Ainda em relação com as alianças, relembro o caso da Nicarágua. Lá, as forças da FSLN comandadas por Daniel Ortega não tinham condições de derrotar eleitoralmente sozinhas aos grupos neoliberais pro-imperialistas que tinham assumido o governo do país e entregado seus destinos ao imperialismo estadunidense. A FSLN aceitou fazer alianças com Arnoldo Alemán (o Maluf nicaraguense) e com a arquirreacionária cúpula da Igreja católica (comandada pelo cardeal Ovando y Bravo). Logicamente, foram obrigados a fazer concessões. Embora muitos tenham se horrorizado com isso, a verdade é que as profundas transformações favoráveis ao povo humilde e trabalhador que o governo de Daniel Ortega vem realizando não deixam margem à dúvida quanto ao acerto de sua opção de fazer alianças naquele momento.

O curioso é constatar que os “esquerdistas” nicaraguenses que bradavam contra este posicionamento de Ortega e da FSLN, encontram-se hoje quase todos nas folhas de pagamento das agências do imperialismo estadunidense, como é o caso do MRS – Movimento de Renovação Sandinista -, que recebe fundos diretamente do National Endowment for Democracy (órgão criado pelos EUA para financiar organizações que defendam seus interesses nos países do terceiro mundo). Defender que as organizações políticas dos trabalhadores estejam sob o estrito comando dos verdadeiros representantes dos trabalhadores é algo profundamente digno e desejável, mas acreditar que é preferível deixar o governo nas mãos dos piores exploradores do povo por prurido a fazer alianças com setores burgueses desgarrados do bloco central de sua classe é, na verdade, fazer o jogo dos que desejam que nunca haja mudanças que favoreçam ao povo.
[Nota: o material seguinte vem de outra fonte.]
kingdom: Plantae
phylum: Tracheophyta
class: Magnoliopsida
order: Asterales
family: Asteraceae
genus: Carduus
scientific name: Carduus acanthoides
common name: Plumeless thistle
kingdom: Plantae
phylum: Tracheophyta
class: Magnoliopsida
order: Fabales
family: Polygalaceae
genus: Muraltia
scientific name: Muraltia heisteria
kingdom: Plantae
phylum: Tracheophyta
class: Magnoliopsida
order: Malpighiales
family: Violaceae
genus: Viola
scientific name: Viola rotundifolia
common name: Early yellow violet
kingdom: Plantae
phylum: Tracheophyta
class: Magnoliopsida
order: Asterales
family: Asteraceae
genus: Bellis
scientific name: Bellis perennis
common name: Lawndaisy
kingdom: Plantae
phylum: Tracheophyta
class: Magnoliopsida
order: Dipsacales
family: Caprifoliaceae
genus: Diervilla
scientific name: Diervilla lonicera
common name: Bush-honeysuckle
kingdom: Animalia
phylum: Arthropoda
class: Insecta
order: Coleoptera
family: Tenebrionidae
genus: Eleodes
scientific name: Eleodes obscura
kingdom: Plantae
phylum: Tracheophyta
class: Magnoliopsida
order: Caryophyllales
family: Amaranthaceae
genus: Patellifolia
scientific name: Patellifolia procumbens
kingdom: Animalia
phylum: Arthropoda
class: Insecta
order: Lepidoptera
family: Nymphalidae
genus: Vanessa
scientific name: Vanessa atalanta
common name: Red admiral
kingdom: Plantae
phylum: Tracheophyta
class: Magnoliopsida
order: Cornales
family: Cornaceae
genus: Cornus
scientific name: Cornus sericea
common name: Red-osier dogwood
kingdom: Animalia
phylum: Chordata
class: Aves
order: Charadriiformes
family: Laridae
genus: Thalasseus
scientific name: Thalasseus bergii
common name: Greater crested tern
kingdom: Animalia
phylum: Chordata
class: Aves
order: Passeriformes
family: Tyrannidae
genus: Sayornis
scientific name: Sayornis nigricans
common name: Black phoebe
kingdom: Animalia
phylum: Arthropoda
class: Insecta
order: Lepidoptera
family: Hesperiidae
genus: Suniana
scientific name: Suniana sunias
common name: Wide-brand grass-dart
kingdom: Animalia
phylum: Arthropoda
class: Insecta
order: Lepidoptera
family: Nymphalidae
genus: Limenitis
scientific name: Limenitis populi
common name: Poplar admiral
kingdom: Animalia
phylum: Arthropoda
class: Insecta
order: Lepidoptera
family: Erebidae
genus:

Em lugar de indignar-nos porque Lula deixou-se fotografar ao lado de Paulo Maluf, deveríamos perguntar se chegar ao governo da capital de São Paulo com uma chapa encabeçada por Fernando Haddad e Luísa Erundina, ainda que fazendo concessões ao malufismo, seria para o povo trabalhador melhor, pior ou igual a manter o governo da tucanalhada. Para mim, está bastante claro que Maluf tentará aproveitar-se desta aliança para sair do sufoco em que se encontra no momento. Já o campo popular deveria servir-se desta aliança com Maluf para tentar alcançar e consolidar posições que não têm condições de atingir por si só no momento. Daí a importância de que o comando das forças populares seja composto de gente inteiramente coerente com os interesses dos trabalhadores. Indignar-se por uma foto me parece típico do pseudo-moralismo hipócrita do udenismo.